— Ну… а хрен его знает. Хотя погоди… к этому, который над прокурором живет… к Гирину.
— Кто такой Гирин?
— Так из двадцать первой же квартиры! Гирин, Абрам Ицкакович.
— Не Ицкакович, а Ицхакович, — поправил мальчишка, сидящий у ног дворника.
— А я что говорю? Ицкакович он и есть. Он, хотя бы и еврей, в отличие от шлагбаума… а — человек такой… — Калабаев покрутил пальцем в воздухе, подбирая эпитет для определения сущности гражданина Гирина, а потом выдал уже проверенное: —…э-э… душевный! Сердце у него. Больное, в смысле. Вот к нему и катается «Скорая», значится. Он уж пару раз кони чуть не двинул. Больной он. А так мужик хороший, душевный.
— А не известен ли вам, случаем, мальчик по имени Марат, с которым дружил Илья? — осторожно спросила я. — Он с ним еще, помнится, выкидывал всякие злые шутки. Изобретательные ребята.
Дворник Калабаев демонически захохотал. Эхо покатилось куда-то вниз и грянуло, распадаясь на мелкие, как раскатившийся бисер, отголоски. Мальчишка у ног дворника зашевелился и сказал:
— А я Марат. Чего тебе? Про Илюшку? Пропал он. Он со мной еще позавчера на связь выйти должен был. И — нет.
— Так это ты тот самый Марат, что в свое время требовал за Илью восемьсот баксов, которые следовало оставить в Филевском парке, да?
— Ну, я, — угрюмо сказал Марат, оправляя ворот олимпийки. Судя по всему, мальчишка был отчаянный. И — из бедной семьи. Понятно, почему он дружил с Ильей, у которого были такие забавные игрушки, как телефон за четыреста долларов и цифровая видеокамера за три тысячи.

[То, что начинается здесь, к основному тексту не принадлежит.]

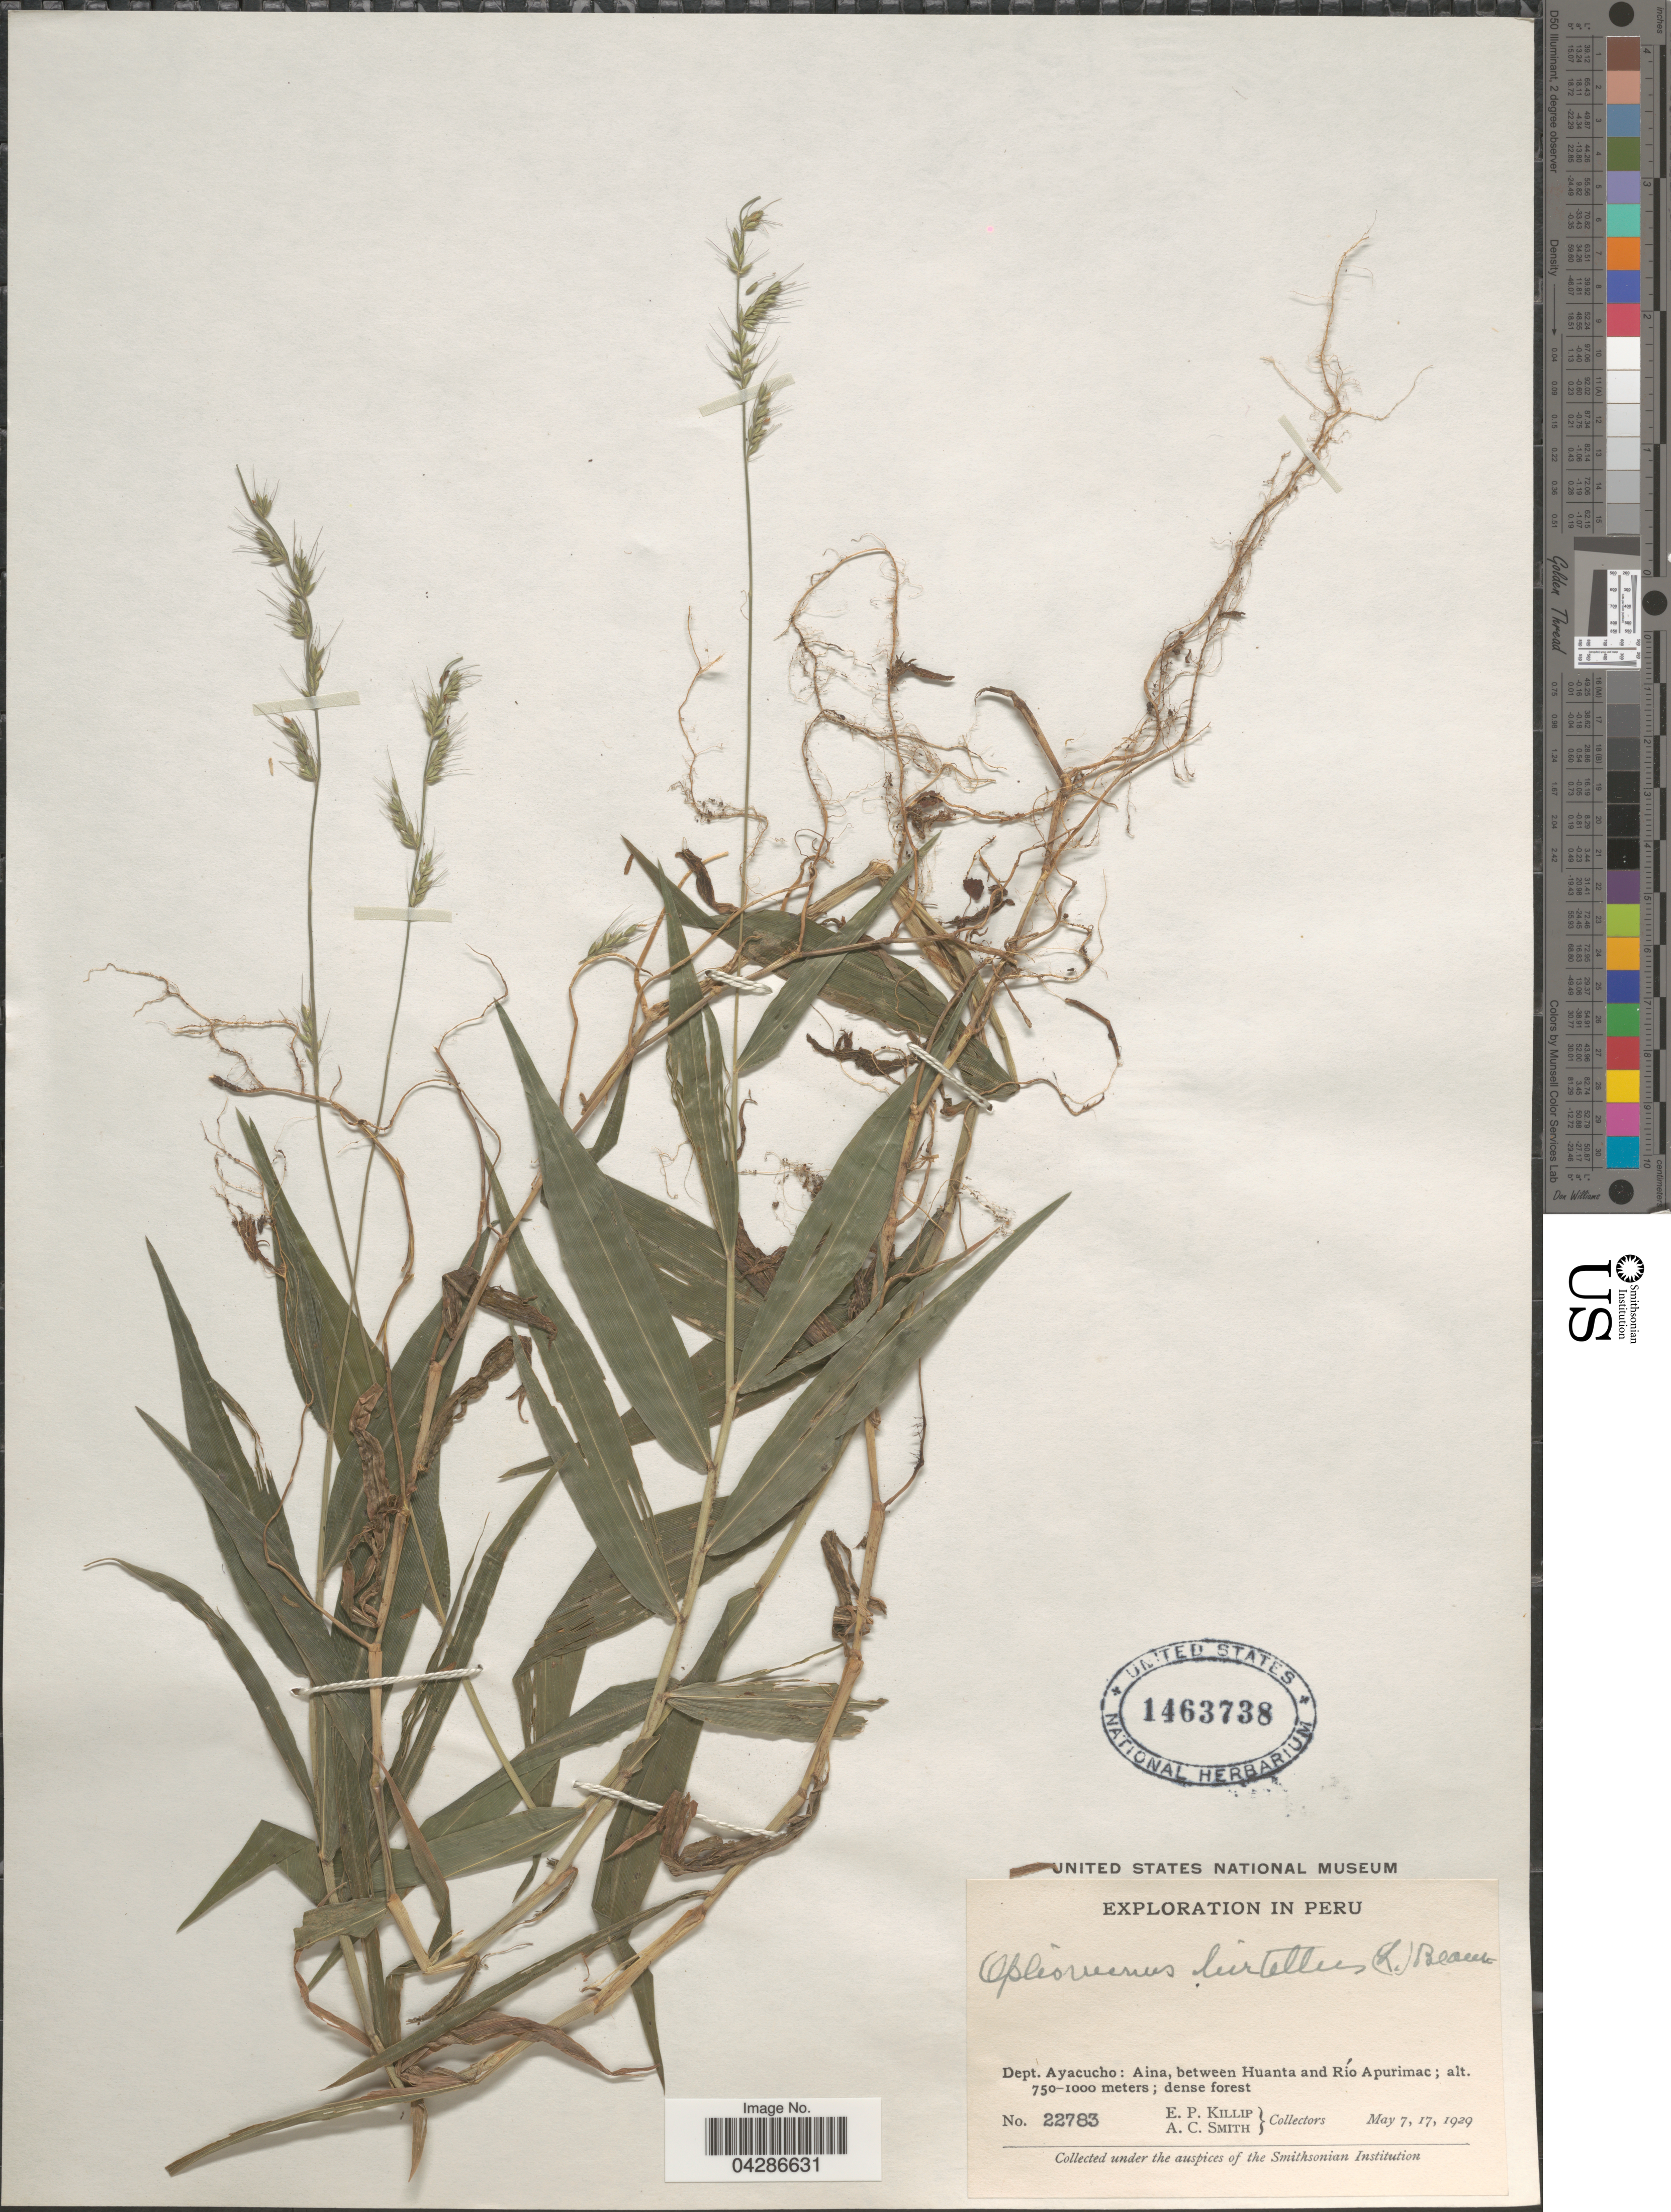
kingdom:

— Ясно, — сказала я, окидывая взглядом могучую подпольную организацию, — спасибо за информацию.
— Так вы еще главного не знаете, говорю! — рявкнул дед Бородкин. — Не успела выслушать, а уже туда же: «спасибо»! Илюшку те, которые под ремонтников, похитили, а вовсе не те, которые в «Скорой»! Я уверен, потому что… ты знаешь, как тебя, Мария… (Уррра! Первый раз попал правильно!) В общем, тут есть один ход. В подвал. На этом ходе вся моя версия строится. Идем-ка.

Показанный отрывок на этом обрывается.